- [Stored records]

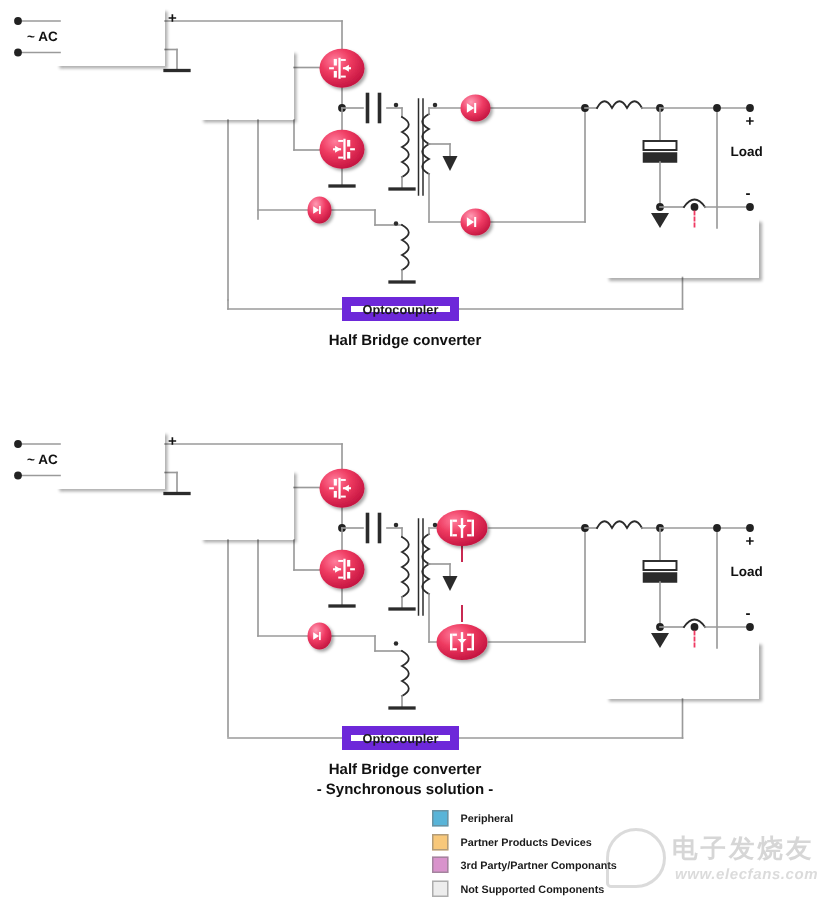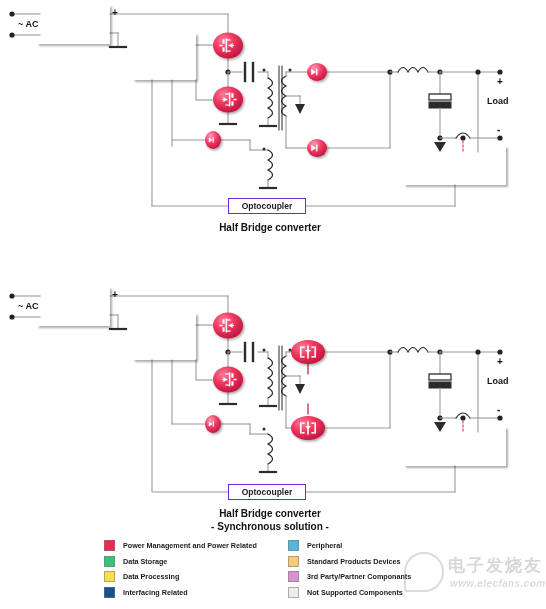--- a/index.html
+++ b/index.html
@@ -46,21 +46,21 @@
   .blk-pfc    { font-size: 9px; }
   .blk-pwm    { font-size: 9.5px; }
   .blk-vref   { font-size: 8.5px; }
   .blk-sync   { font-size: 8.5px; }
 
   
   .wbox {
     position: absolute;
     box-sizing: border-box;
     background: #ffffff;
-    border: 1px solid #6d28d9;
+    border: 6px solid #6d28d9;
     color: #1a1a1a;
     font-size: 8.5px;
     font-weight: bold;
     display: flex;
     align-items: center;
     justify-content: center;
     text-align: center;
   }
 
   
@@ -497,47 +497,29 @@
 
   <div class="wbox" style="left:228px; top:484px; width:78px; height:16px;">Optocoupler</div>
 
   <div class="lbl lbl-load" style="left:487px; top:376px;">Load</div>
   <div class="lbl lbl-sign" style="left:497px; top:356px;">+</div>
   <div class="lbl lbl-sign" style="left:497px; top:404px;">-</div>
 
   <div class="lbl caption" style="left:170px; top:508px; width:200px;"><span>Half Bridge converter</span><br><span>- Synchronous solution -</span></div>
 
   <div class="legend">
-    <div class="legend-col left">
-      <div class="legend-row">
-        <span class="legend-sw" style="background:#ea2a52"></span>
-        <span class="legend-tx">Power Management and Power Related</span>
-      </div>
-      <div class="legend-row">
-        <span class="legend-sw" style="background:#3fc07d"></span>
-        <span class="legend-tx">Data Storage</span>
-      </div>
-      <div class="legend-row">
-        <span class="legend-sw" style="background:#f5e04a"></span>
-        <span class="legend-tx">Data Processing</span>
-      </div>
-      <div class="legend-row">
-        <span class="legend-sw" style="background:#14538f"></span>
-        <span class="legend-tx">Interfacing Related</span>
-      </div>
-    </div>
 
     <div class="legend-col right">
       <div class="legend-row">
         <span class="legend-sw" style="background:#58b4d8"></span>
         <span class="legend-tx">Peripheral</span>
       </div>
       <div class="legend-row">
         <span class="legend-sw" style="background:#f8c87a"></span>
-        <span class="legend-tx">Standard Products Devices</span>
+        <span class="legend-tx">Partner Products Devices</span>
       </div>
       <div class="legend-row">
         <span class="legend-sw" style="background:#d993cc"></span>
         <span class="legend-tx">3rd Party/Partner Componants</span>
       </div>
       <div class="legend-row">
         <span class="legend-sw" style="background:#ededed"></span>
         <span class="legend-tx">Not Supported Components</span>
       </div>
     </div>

- [ABOUT THIS EXERCISE]
Check each line above for the string "center" and return those that contain it.

- [ANSWER SECTION]
     align-items: center;
     justify-content: center;
     text-align: center;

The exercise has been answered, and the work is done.